İşte komik ve mantıksal olarak geçerli bir argüman:
- Hakikatler arasındaki analitik/sentetik fark, a priori/a posteriori arasındaki farkla aynıdır.
- Hakikatler arasındaki analitik/sentetik fark mantıklıdır.
- 1 ve 2 doğruysa o zaman her hakikat bilinebilir.
- Yani, her hakikat bilinebilir. (1-3)
- Eğer her hakikat bilinebilirse, o zaman her hakikat biliniyordur.
- Yani, her hakikat biliniyordur. (4-5)
- Eğer her hakikat biliniyorsa, her şeyi bilen bir varlık vardır.
- Yani her şeyi bilen bir varlık vardır. (6-7)
1 ve 2’yi savunmayacağım: onlar resmin tamamına bakan sağlam felsefi sorular. İki iddiadan da şüpheliyim.
3 için argümansa şu. Eğer analitik/sentetik fark mantıklıysa, o zaman iki konsept hakikatler arasında özel ve kapsamlıdır: bir hakikat, analitik olmaması durumunda sentetiktir. Yani, her hakikat analitik ya da sentetiktir. Ancak 1 doğruysa ve analitik/sentetik farklı mantıklıysa, o zaman her gerçeğin a priori veya a posteriori olduğu sonucu çıkar. Fakat bu cümleler a priori bilinebilen ve a posteriori bilinebilen için kısadır.
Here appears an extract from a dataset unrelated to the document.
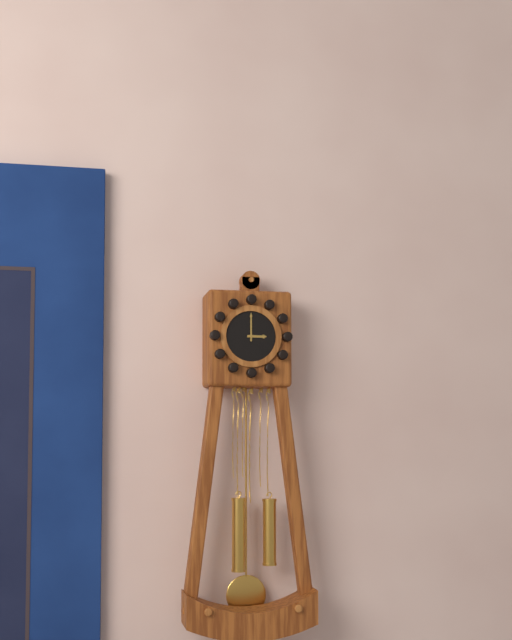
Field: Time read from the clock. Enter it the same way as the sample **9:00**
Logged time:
**3:00**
Böylelikle, eğer 1 doğruysa ve analitik/sentetik farkı mantıklıysa, o zaman her hakikat bilinebilir.
5 için olan argümansa ünlü bilinebilirlik paradoksudur: Eğer p bilinmeyen bir hakikat ise, o zaman p’nin bilinmeyen bir hakikat oluşu bilinemez (çünkü eğer birisi p’nin bilinmeyen bir hakikat olduğunu biliyorsa, o zaman p’nin bir hakikat olduğunu bilirlerdi ve o zaman da p, bilinmeyen bir hakikat olmazdı ve hiç kimse böyle olmayanı bilemez).
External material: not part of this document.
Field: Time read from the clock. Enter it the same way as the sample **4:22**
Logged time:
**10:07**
7 için bir argüman ise Ockham’ın Usturası argümanıdır: her şeyi bilen bir varlığın olduğunu düşünmek, bilginin birçok kişi arasında dağılmış olduğunu düşünmekten daha makuldür. 5 için bazı önemli teknik konuların etrafını saran tümdengelimli bir argümanın bir taslağı şudur: eğer bir kavuşum biliyorsanız, tüm kavuşumları bilirsiniz; p tüm gerçeklerin kavuşumu olsun; her gerçek biliniyorsa p de bilinir; ve p‘yi bilen biri her şeyi bilir.
Alexander Pruss– “An odd argument for an omniscient being“, Erişim Tarihi: 01.08.2021)
Çevirmen: Çağan Fırtına
Bilinebilirlik paradoksu çok sıkıntılı. İki farklı modal anlayış birbiri ile karıştırılıyor. Şöyle bir örnek vereyim.
1. Dün yağmur yağabilirdi.
2. Dün güneşli idiyse, yağmur yağmış olamaz.
Sonuç: Dün yağmur yağdı.
Kelamcıların deyişiyle zati zorunluluk ile arazi zorunluluk karıştırılıyor. Yağmur yağması ya da bilinebilme zati olarak bir şey için imkan dahilinde, ama arazi bir sebepten bu imkan kalkabilir ve arazi zorunluluk ya da imkansızlık bu zati imkan ile çelişmez. “Her şey bilinebilir.” derken zati olarak hakikatin hakikat olması itibari ile bilmeye nesne olmasının imkanı söz konusu. Ama, arazi, ve belki de daimi, bir sebep bir hakikatin bilinmesine engel olabilir. Aksini iddia maalesef kuvvetli bir argüman değil.